## Texte d'étude
━━━━━━━━━━
Le Saint Martyr Alexandre, archevêque de Semipalatinsk : "Vous n’aurez pas mon âme!"
La fête des Saints de Koursk est établie par l’Eglise Orthodoxe Russe en l’honneur des Saints nés dans la région de Koursk ou de ceux qui ont officié dans le cadre du diocèse de Koursk. La fête a été établie le jour de la translation des reliques du Saint Séraphin de Sarov (19 juillet/1 août). Les Saints de Koursk sont essentiellement martyrs et confesseurs russes du XX siècle.

L’archevêque Alexandre (Choukine) est né en 1891 à Riga dans la famille du prêtre Jean Choukine et de la pieuse Elisabeth. Son grand-père, Vassily Choukine a été diacre à Riga, son père était diplômé de l’Académie de théologie de Moscou. Ordonné prêtre, il a enseigné le catéchisme au séminaire, dans une école du diocèse et dans des lycées. Il a également enseigné le latin et le grec.
━━━━━━━━━━
## Extrait des données
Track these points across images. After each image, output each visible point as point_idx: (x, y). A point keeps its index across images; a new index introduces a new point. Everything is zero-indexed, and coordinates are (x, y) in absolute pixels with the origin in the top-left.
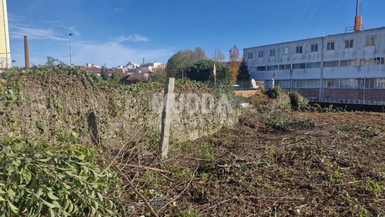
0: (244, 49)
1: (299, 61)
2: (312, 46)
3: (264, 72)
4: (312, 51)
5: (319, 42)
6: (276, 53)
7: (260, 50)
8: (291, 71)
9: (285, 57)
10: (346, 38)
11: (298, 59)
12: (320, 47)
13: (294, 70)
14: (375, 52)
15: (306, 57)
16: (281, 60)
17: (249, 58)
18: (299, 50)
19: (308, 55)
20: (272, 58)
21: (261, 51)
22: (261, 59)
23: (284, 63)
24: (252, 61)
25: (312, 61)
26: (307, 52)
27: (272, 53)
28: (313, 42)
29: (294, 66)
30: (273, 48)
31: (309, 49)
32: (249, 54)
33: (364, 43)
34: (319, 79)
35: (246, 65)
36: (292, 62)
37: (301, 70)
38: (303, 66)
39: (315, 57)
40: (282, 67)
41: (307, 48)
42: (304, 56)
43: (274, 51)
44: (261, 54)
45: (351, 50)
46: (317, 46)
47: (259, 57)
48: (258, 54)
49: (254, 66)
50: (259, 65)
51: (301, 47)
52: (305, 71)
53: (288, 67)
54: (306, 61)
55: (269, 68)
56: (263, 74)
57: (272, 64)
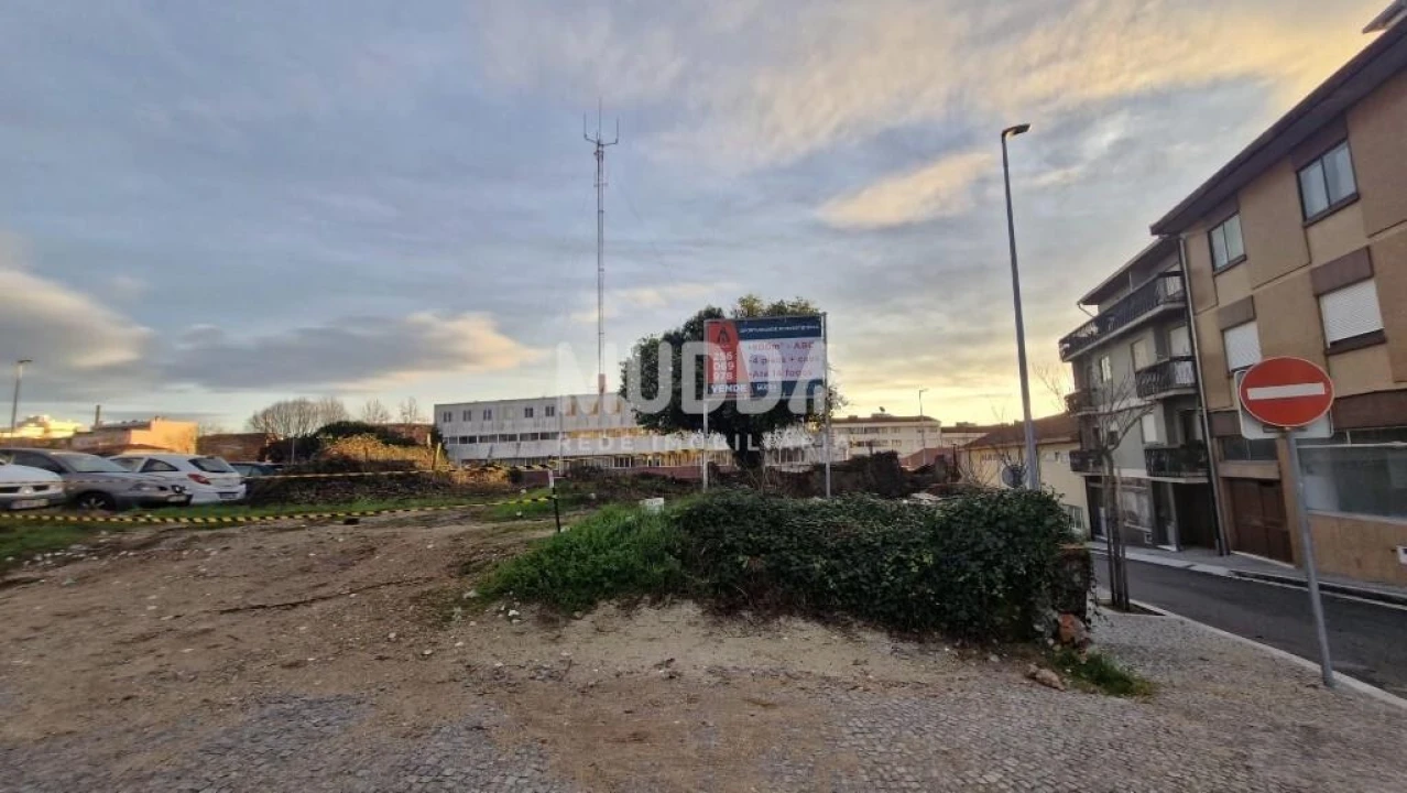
0: (435, 406)
1: (528, 430)
2: (547, 409)
3: (473, 445)
4: (547, 415)
5: (557, 404)
6: (493, 416)
7: (467, 409)
8: (519, 445)
9: (508, 423)
11: (528, 427)
12: (556, 411)
13: (523, 443)
14: (622, 421)
15: (538, 424)
16: (502, 427)
17: (446, 421)
18: (529, 413)
19: (541, 421)
20: (488, 423)
21: (468, 411)
22: (468, 424)
23: (508, 431)
24: (452, 426)
25: (547, 430)
26: (539, 417)
27: (487, 415)
28: (547, 403)
29: (523, 437)
30: (488, 407)
31: (543, 412)
32: (446, 415)
34: (559, 457)
36: (518, 432)
37: (533, 443)
38: (534, 436)
39: (549, 425)
40: (504, 438)
41: (539, 411)
42: (537, 421)
43: (490, 412)
44: (467, 416)
46: (553, 409)
47: (465, 419)
48: (462, 416)
49: (454, 435)
50: (463, 434)
51: (532, 410)
52: (539, 444)
53: (512, 438)
54: (539, 430)
55: (482, 439)
56: (472, 449)
57: (488, 432)
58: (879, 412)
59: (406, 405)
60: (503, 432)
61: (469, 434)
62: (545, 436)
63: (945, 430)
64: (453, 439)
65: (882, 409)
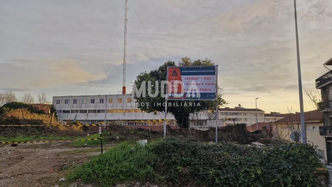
0: (53, 97)
1: (92, 109)
2: (101, 100)
3: (68, 114)
4: (100, 102)
5: (105, 98)
6: (78, 102)
7: (66, 99)
8: (88, 114)
9: (84, 105)
10: (118, 97)
11: (92, 107)
12: (105, 101)
13: (89, 114)
15: (97, 106)
16: (81, 107)
17: (57, 103)
18: (93, 101)
19: (98, 105)
20: (75, 105)
22: (67, 105)
23: (84, 109)
24: (60, 106)
25: (100, 109)
26: (97, 103)
27: (75, 102)
28: (101, 98)
29: (90, 111)
30: (75, 98)
31: (99, 101)
32: (57, 101)
33: (127, 101)
34: (104, 120)
35: (55, 108)
36: (87, 109)
37: (94, 114)
38: (94, 111)
39: (101, 106)
40: (82, 111)
41: (97, 101)
42: (96, 105)
43: (76, 100)
44: (67, 102)
45: (121, 104)
46: (103, 100)
47: (65, 103)
49: (61, 109)
50: (65, 109)
52: (96, 115)
53: (85, 111)
54: (97, 109)
55: (73, 112)
56: (68, 116)
57: (75, 109)
58: (238, 106)
59: (41, 96)
60: (81, 109)
61: (67, 109)
62: (99, 111)
63: (266, 115)
64: (60, 111)
65: (239, 105)
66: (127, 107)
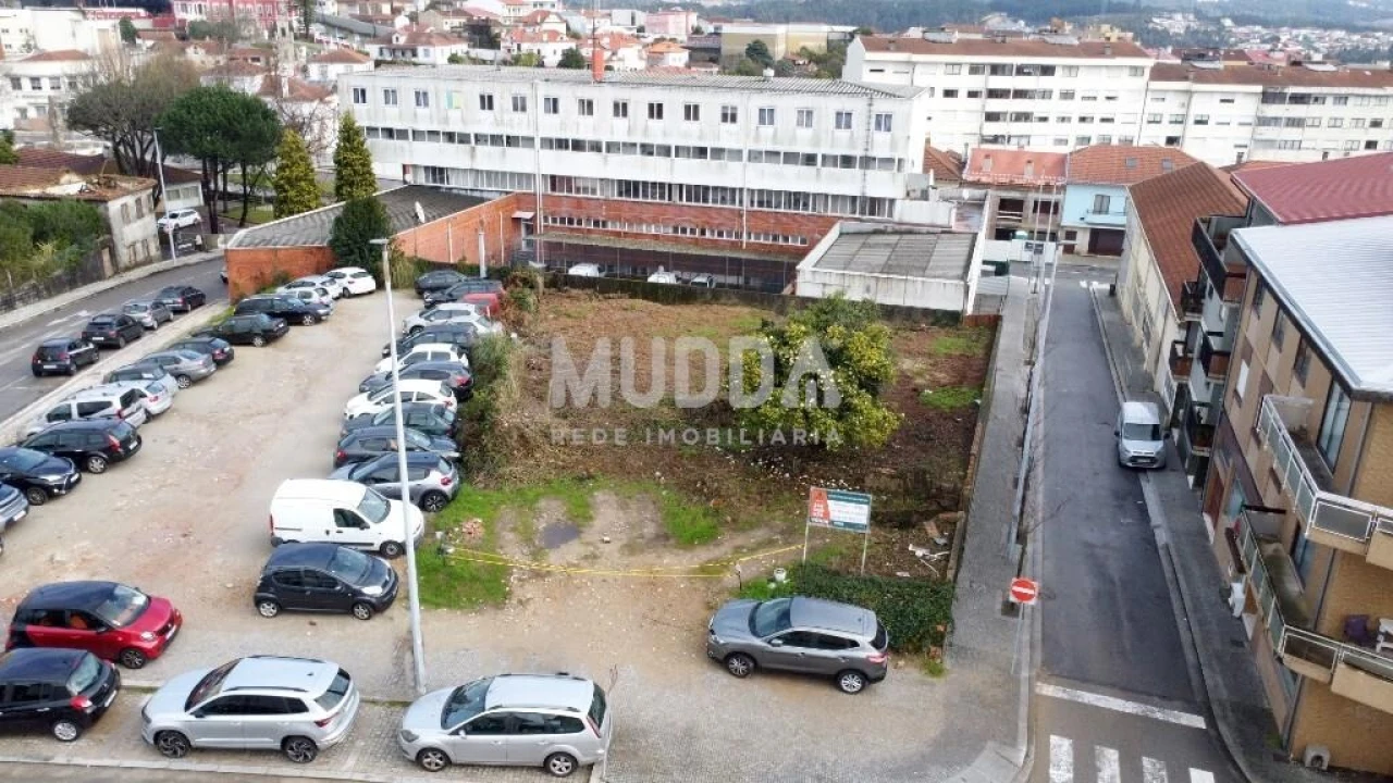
1: (488, 129)
2: (514, 100)
3: (404, 143)
4: (515, 109)
5: (528, 93)
6: (431, 100)
7: (387, 84)
8: (473, 149)
9: (454, 115)
10: (579, 93)
11: (487, 124)
12: (529, 104)
13: (479, 148)
14: (629, 131)
15: (502, 121)
16: (446, 120)
17: (357, 101)
18: (487, 104)
19: (506, 117)
20: (421, 110)
22: (391, 110)
23: (456, 127)
24: (368, 110)
25: (516, 132)
26: (503, 110)
27: (422, 100)
28: (514, 91)
29: (479, 138)
30: (421, 86)
31: (508, 104)
32: (357, 91)
33: (611, 108)
34: (534, 175)
36: (472, 130)
37: (497, 149)
38: (496, 140)
39: (521, 125)
40: (451, 137)
41: (502, 102)
42: (499, 116)
43: (425, 94)
44: (391, 97)
45: (590, 119)
46: (523, 100)
47: (387, 102)
48: (382, 96)
49: (373, 125)
50: (388, 125)
51: (490, 98)
52: (504, 152)
53: (464, 139)
54: (505, 131)
55: (417, 135)
56: (402, 148)
57: (423, 127)
60: (449, 129)
61: (396, 125)
62: (511, 141)
64: (372, 130)
66: (612, 133)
━━━━━━━━━━
## Consigne
Résumez le texte d'étude en deux phrases.

## Zone de réponse
La fête des Saints de Koursk, établie par l'Église orthodoxe russe le jour de la translation des reliques de saint Séraphin de Sarov (19 juillet/1er août), honore les saints nés dans la région de Koursk ou ayant officié dans son diocèse. Ce sont essentiellement des martyrs et confesseurs russes du XXe siècle, parmi lesquels l'archevêque Alexandre (Choukine), né en 1891 à Riga d'une famille de clercs : son père, le prêtre Jean Choukine, était diplômé de l'Académie de théologie de Moscou, et son grand-père, Vassily Choukine, avait été diacre.